It should never have come to this point.
The fifteen-year struggle of a severely injured woman, her husband and her well-meaning parents have been thrust in the national spotlight as a center of intense media focus and national debate.
It happens all the time in hospital rooms across the country – someone becomes so severely injured that they need to be put on life support, and there comes a time to consider whether it would be humane to continue that treatment.
Ms. Schiavo is past this point. She has been lying in bed since 1990, when a chemical imbalance caused her heart to stop for a few minutes, depriving key parts of her brain with needed oxygen to function.
For the last fifteen years, Terri Schiavo’s shell of a body has been withering away in a hospital bed. Her muscles have completely weakened, and most of her brain is deterioriating from the damage it suffered from the lack of oxygen.
Though Ms. Schiavo is able to breathe on her own, she must rely on a feeding tube to survive.

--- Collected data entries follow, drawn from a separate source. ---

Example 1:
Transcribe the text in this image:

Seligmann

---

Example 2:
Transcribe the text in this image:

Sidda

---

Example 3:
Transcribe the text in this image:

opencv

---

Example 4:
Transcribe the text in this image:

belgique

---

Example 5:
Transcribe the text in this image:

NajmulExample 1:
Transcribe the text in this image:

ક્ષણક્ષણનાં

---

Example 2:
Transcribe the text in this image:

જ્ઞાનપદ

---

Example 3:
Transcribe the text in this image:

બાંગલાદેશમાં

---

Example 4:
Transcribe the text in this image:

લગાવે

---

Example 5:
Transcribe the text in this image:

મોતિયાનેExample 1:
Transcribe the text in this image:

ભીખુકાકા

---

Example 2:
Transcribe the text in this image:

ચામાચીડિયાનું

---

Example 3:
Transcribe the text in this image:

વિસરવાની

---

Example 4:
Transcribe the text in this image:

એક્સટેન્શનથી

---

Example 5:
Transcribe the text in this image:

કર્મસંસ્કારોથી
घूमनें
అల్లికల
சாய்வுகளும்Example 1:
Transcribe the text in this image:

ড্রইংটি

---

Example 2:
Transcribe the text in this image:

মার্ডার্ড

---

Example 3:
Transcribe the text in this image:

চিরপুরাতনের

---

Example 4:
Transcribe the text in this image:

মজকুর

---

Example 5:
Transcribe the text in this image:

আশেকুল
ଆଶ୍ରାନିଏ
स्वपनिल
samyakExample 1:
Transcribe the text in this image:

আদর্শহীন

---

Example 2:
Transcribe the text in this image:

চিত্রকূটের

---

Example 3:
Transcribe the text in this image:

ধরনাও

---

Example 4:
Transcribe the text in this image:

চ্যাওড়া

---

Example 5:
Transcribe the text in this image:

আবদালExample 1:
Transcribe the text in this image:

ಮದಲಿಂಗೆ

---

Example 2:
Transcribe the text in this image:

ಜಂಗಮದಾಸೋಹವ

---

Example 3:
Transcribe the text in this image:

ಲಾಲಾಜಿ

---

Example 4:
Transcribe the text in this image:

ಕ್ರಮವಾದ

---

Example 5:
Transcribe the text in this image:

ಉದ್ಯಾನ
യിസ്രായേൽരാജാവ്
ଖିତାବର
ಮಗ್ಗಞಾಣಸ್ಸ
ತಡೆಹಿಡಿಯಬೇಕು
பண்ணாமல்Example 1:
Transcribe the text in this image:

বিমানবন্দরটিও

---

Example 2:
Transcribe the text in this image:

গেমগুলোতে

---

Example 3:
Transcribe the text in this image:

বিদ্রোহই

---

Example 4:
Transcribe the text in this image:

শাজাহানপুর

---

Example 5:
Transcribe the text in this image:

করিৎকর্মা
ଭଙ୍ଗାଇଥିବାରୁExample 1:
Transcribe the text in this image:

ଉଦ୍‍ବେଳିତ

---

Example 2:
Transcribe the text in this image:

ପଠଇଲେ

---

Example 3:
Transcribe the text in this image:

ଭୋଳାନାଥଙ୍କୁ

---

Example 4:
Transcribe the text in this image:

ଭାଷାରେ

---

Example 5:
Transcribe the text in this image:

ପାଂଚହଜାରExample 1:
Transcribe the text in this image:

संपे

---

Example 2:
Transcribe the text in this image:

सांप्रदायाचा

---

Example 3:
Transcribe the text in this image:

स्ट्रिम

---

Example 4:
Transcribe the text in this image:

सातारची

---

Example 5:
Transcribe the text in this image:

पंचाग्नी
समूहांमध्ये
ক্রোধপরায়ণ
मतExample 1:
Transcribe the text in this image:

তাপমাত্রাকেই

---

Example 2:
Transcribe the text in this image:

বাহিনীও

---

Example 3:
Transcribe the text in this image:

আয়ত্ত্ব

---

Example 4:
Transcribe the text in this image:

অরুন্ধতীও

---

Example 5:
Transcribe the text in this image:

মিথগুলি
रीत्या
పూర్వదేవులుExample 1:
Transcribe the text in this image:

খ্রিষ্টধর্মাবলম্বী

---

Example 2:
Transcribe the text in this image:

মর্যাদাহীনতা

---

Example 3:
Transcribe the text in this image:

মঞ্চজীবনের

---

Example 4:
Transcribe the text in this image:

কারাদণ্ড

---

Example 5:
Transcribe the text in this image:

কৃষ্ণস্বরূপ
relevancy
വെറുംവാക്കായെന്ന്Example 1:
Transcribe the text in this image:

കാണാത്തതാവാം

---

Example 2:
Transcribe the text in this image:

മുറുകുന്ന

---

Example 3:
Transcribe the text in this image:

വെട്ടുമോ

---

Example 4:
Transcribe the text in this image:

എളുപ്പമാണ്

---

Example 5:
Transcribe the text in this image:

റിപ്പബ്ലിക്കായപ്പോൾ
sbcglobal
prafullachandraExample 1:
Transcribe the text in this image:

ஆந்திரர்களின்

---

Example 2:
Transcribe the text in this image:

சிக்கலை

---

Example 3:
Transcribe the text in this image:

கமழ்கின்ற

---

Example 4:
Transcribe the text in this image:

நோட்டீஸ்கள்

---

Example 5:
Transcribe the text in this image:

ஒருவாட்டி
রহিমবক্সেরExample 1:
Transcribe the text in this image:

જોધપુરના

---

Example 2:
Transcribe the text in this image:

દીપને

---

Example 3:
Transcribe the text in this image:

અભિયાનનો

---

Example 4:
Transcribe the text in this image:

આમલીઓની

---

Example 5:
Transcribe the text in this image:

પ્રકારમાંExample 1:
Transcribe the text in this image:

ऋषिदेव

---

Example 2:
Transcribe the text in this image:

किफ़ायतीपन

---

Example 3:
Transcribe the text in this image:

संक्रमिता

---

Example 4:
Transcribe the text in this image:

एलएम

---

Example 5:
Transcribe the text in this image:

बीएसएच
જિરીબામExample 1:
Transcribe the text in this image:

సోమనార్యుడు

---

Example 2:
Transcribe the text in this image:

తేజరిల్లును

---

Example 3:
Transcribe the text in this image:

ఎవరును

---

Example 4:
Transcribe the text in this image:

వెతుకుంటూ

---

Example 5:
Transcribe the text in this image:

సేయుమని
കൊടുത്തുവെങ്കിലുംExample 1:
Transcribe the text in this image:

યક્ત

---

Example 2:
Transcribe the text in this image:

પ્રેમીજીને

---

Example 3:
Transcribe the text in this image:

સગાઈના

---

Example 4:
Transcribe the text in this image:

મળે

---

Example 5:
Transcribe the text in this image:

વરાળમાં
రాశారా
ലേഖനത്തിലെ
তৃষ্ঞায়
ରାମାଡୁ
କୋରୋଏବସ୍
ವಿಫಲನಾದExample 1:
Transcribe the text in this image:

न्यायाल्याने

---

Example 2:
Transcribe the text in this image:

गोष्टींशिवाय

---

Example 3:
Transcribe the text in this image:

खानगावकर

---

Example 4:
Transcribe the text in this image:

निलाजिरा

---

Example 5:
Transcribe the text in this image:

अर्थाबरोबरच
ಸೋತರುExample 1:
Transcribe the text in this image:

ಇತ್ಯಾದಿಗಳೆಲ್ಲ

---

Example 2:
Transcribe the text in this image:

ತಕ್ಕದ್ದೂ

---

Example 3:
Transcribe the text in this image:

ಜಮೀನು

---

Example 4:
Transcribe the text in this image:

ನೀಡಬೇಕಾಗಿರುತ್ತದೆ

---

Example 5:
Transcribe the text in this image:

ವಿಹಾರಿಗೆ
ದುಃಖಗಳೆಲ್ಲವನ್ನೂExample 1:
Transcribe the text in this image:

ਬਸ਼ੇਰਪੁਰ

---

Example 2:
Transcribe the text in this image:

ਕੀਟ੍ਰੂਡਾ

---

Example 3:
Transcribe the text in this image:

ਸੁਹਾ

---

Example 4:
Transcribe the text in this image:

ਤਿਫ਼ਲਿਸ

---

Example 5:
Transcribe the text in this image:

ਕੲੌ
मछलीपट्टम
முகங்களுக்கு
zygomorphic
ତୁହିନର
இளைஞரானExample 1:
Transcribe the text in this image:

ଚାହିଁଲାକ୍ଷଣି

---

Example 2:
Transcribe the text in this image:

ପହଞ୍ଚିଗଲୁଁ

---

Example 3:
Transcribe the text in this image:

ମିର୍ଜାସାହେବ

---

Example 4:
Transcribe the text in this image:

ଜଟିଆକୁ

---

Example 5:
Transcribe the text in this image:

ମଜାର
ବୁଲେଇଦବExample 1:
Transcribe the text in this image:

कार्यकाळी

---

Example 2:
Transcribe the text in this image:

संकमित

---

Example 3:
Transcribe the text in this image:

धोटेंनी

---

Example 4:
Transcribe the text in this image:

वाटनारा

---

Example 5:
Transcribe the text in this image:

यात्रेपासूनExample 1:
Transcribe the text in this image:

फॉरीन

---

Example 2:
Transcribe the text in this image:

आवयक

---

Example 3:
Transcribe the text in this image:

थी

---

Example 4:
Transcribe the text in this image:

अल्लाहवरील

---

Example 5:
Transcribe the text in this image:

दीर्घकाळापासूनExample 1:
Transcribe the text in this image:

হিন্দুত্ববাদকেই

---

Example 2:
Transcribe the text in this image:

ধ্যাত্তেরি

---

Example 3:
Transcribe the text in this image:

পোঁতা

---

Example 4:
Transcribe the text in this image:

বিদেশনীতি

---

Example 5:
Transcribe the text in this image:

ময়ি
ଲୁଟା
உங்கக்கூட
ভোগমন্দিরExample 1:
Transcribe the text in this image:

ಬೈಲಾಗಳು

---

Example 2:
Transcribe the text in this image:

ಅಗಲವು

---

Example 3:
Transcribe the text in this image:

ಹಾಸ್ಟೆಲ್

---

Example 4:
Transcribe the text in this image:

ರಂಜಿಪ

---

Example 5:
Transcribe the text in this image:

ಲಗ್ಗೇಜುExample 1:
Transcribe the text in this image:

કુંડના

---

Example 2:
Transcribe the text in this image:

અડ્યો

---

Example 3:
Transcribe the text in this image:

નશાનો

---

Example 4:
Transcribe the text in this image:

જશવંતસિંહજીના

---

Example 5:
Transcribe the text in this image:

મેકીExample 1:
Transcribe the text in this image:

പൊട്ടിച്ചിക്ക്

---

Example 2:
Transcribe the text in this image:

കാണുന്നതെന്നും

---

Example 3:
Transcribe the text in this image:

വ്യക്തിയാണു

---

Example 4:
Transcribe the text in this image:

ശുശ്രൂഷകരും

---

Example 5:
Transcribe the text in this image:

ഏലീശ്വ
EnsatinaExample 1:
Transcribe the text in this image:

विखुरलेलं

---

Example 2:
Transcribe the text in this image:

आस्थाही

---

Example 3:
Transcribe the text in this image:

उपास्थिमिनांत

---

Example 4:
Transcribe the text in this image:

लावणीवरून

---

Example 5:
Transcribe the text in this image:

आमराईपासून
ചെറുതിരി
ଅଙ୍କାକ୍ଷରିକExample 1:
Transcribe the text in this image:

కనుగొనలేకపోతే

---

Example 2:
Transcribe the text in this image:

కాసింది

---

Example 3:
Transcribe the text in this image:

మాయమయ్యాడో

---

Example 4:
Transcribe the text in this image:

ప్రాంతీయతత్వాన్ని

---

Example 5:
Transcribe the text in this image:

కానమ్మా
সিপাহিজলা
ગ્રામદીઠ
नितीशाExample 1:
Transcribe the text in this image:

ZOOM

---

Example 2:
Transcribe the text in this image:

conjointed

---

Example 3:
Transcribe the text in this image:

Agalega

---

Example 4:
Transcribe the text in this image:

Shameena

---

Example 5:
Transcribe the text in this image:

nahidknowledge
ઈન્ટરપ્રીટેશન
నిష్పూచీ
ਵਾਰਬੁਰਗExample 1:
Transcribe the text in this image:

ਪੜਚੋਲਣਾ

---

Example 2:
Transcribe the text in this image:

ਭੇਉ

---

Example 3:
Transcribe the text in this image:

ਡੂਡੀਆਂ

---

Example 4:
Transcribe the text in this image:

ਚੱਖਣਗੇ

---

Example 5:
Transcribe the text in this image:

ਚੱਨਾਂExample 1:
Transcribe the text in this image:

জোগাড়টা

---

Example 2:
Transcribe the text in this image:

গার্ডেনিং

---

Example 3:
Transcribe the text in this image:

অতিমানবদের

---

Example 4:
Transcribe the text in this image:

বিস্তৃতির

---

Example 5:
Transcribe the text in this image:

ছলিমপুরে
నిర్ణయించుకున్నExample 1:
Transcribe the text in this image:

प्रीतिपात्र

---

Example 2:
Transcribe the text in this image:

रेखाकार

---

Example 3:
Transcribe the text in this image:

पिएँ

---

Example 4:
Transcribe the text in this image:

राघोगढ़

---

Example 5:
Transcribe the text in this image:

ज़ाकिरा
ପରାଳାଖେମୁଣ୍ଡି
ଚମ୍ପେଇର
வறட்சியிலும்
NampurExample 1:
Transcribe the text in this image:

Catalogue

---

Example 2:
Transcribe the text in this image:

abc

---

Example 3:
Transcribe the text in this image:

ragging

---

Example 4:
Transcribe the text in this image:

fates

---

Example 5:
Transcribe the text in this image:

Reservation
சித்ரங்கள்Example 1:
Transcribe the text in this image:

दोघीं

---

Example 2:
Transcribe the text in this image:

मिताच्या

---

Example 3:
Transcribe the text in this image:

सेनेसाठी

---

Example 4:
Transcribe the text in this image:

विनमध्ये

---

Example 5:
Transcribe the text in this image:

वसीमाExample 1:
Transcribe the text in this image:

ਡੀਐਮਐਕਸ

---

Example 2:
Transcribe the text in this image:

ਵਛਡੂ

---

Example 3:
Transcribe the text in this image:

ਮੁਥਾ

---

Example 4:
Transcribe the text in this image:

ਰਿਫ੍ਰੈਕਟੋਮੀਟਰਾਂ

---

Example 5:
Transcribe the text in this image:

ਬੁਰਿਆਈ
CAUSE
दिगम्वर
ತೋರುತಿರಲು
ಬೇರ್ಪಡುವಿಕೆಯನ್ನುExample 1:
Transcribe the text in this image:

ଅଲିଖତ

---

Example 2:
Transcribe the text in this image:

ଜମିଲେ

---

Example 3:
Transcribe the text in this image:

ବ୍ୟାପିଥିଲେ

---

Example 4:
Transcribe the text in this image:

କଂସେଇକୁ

Under Florida law, the decision rests with the husband whether to continue life support.
Despite this, Schiavo’s parents have relentlessly opposed the husband’s decision to end life support, instead waging a seven-year legal battle to keep their daughter “alive.”
There must be great sympathy for the parents; no doubt they want every opportunity to keep their daughter in this world, but they have exhausted every legal means to do so, and the daughter they once knew is no more.
The parents can be excused in their grief for wanting to do everything in their power to extend their daughter’s life. Sometimes laws are indeed unfair, and court decisions help to remedy the situation.
Less understandable, however, is the intervention this week by Congress, which passed a bill with the singular purpose of keeping Schiavo alive.
Both liberals and conservatives are troubled by this unprecedented measure, which raises states’ rights issues and seems to violate the Constitutional prohibition against ex post facto laws meant to influence such specific situations.
Instead of prolonging the Schiavos’ suffering by passing ad hoc laws, we should find it within ourselves to have enough respect to let the situation come to its own logical conclusion silently, and with deep regard for everyone affected by the decision – including the husband.
By making the Schiavo case a partisan issue, Republicans have sought to turn this into a cut-and-dry case, with House Majority Leader Tom DeLay (R-Tx.) having accused Mr. Schiavo of, among other things, “abuse and neglect.”
Such elevated rhetoric is unnecessary and only heightens ill will where feelings are already strong on both sides.
This is already a painful ordeal for the family members involved. Opportunistic politicians and the media noise machine should stop fanning the flames.